There are also several different forms of tantra. White tantra is spirit-based, and involves meditation, daily breathing exercises and even celibacy. Red tantra is body-based around sexuality, pleasure, touch, and the combination of spiritual enlightenment and physical release. Pink tantra (as taught by Tantrapure) brings mind and body together through breathing work, sensuality and sexual energy, using the heart as the bridge to a blissful state of deep intimacy. Black tantra is power-based, and embodied by sexual practices such as BDSM, extreme exploration of sensations, and erotic fantasy.
“It’s probably why a lot of people associate tantra with great sex,” admits Sidtsara. “And it can be. But only when both people have taken the often bumpy journey through all the stuff/baggage/life experiences that act as a barrier to intimacy. Tantra is not just about sex, or even pleasure. More importantly, it’s about sexuality. That’s what informs our experience of life in every moment: how we see ourselves and others in the world, how we are treated in accordance with our gender, our attractiveness, our beliefs, our chosen practices, the way we dress (or don’t, in the case of being a naturist). We still largely live, unfortunately, in a patriarchal, fear-based society, shaped by a paradoxical doctrinal teaching of sex as both sin and pleasure, all of which affects our expectations of relationships and sex more than we know. The mind is the biggest sex organ, yet rarely do we know ourselves enough to make conscious decisions. We just follow common beliefs and misconceptions without questioning the truth of how things can be. Most of western society carries unconscious shame, guilt, repression or anger around sexuality, which is what often leads to relationship dysfunction.”
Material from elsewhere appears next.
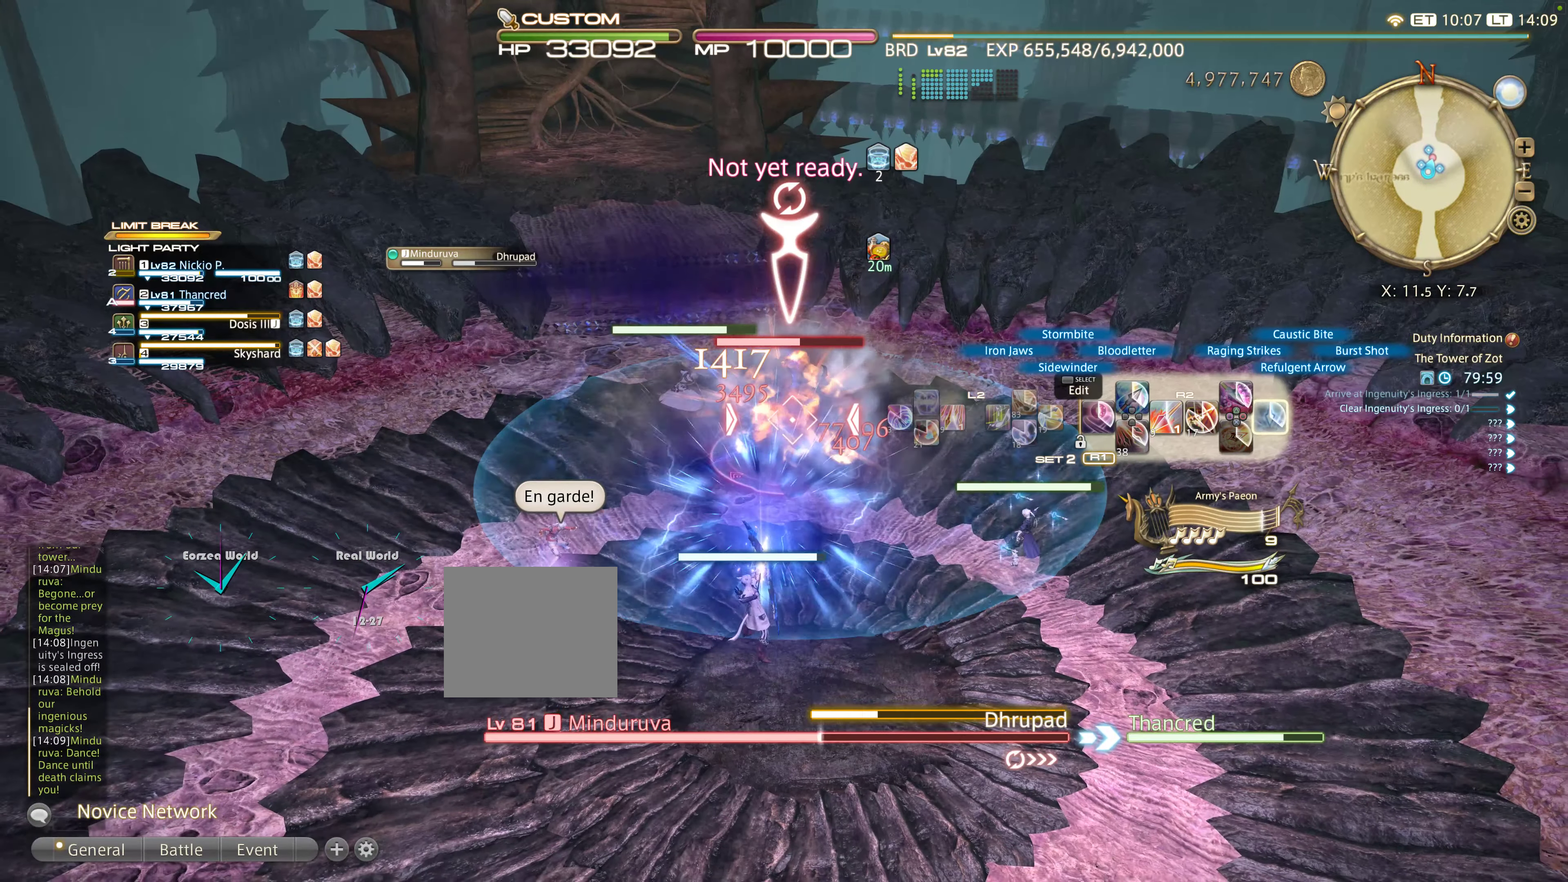
{"buttons": ["R2", "DPAD_RIGHT"], "left_stick": "center", "right_stick": "center", "events": [[100, "left_stick", "up"], [250, "left_stick", "center"], [467, "DPAD_RIGHT", "down"]]}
So are we back to Sting and Trudie again?
Not necessarily, as Sidtsara is adamant that “a good tantra teacher will bring awareness, both challenging and supporting you in finding your truth. It’s great to explore tantra whether in a relationship or not. But of course, for those in an established relationship, intimacy is often the reason for trying tantra. The longer we are together in a relationship, the harder it is to know and honour ourselves. We lose ourselves, often with resentment building, until we either explode or numb out, leaving ourselves or the relationship. We might even still be there physically, but not emotionally or spiritually. Part of us dies. And that of course affects your sex life. And naturally, major life changes such as bad health, unemployment, the menopause or retirement can affect couples. From there, it’s a vicious circle of guilt, frustration and resentment, and it sometimes seems easier to ignore the problem rather than face it.”
So, how would Sidtsara sum up tantra?
“Making a conscious choice in every moment,” she says. “Respect yourself and others equally. Stretch yourself and expand your consciousness. Take responsibility. Be open to change, challenge old beliefs, and realise your full potential.”
And the benefits?
“A healthy lifestyle. A calm and clear mind. A reduction in anxiety, depression and stress. You’ll sleep better, and wake up feeling rested and restored. And yes, it will awaken your sexual potency, allowing deeper intimacy and more freedom, exploration and expansion in your sex life, as you discover yourself, your partner, and how things can be, as opposed to simply pandering to conditioned beliefs.”
A message for us all, perhaps. Even if it didn’t come in a bottle.